*Data under study:*
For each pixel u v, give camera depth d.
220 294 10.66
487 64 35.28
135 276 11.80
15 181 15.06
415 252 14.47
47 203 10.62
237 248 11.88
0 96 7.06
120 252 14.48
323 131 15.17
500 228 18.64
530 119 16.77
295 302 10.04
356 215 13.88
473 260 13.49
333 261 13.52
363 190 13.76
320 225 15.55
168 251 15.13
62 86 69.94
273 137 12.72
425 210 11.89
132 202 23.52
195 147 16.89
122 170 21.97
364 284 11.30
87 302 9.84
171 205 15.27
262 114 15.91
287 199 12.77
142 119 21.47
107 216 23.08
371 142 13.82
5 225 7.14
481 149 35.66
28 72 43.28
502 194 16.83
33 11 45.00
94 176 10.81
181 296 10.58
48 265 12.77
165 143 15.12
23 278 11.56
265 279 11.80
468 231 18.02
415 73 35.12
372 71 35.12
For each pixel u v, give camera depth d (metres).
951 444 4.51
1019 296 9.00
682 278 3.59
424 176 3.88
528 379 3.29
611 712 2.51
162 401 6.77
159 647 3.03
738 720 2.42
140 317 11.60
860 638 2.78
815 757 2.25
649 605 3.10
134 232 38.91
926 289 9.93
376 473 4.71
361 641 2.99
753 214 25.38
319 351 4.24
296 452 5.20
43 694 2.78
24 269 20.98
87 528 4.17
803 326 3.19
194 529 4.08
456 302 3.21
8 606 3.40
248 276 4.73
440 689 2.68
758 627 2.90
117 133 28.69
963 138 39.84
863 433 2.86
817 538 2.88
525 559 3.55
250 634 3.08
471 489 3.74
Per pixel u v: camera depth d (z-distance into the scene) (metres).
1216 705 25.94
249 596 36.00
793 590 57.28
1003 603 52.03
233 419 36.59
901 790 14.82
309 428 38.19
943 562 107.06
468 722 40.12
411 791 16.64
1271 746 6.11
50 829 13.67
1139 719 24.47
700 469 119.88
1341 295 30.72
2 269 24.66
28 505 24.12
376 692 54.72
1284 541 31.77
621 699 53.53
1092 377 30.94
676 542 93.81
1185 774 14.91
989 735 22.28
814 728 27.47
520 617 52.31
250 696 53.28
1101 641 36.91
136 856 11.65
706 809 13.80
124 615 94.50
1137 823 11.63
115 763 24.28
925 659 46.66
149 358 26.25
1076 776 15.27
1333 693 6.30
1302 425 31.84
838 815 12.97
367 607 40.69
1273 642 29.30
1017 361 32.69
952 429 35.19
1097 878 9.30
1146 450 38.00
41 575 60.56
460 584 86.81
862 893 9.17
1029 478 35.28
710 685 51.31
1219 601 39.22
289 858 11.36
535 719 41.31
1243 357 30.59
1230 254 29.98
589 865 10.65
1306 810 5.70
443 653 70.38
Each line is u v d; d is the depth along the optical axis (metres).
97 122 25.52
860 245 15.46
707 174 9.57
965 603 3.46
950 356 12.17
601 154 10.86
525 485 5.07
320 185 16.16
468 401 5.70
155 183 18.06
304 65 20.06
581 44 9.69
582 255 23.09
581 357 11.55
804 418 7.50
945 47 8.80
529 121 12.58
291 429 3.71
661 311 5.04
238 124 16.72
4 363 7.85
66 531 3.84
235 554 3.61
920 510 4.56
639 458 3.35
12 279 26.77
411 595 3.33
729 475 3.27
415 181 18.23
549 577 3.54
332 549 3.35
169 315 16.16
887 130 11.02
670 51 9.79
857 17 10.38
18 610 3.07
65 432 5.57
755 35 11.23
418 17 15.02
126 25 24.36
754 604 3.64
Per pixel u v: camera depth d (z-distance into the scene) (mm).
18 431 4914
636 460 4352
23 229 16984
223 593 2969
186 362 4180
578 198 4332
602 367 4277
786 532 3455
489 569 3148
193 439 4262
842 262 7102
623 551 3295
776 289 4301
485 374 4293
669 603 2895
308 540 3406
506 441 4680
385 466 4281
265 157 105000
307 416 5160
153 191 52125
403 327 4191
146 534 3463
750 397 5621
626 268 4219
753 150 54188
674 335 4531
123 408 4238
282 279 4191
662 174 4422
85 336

*Problem statement:* Which lines above hold the string "camera"? Show each of them.

*Result of this exercise:*
For each pixel u v, give camera depth d.
For each pixel u v, give camera depth d (metres).
Per pixel u v: camera depth d (z-distance into the scene) (metres).
Per pixel u v: camera depth d (z-distance into the scene) (mm).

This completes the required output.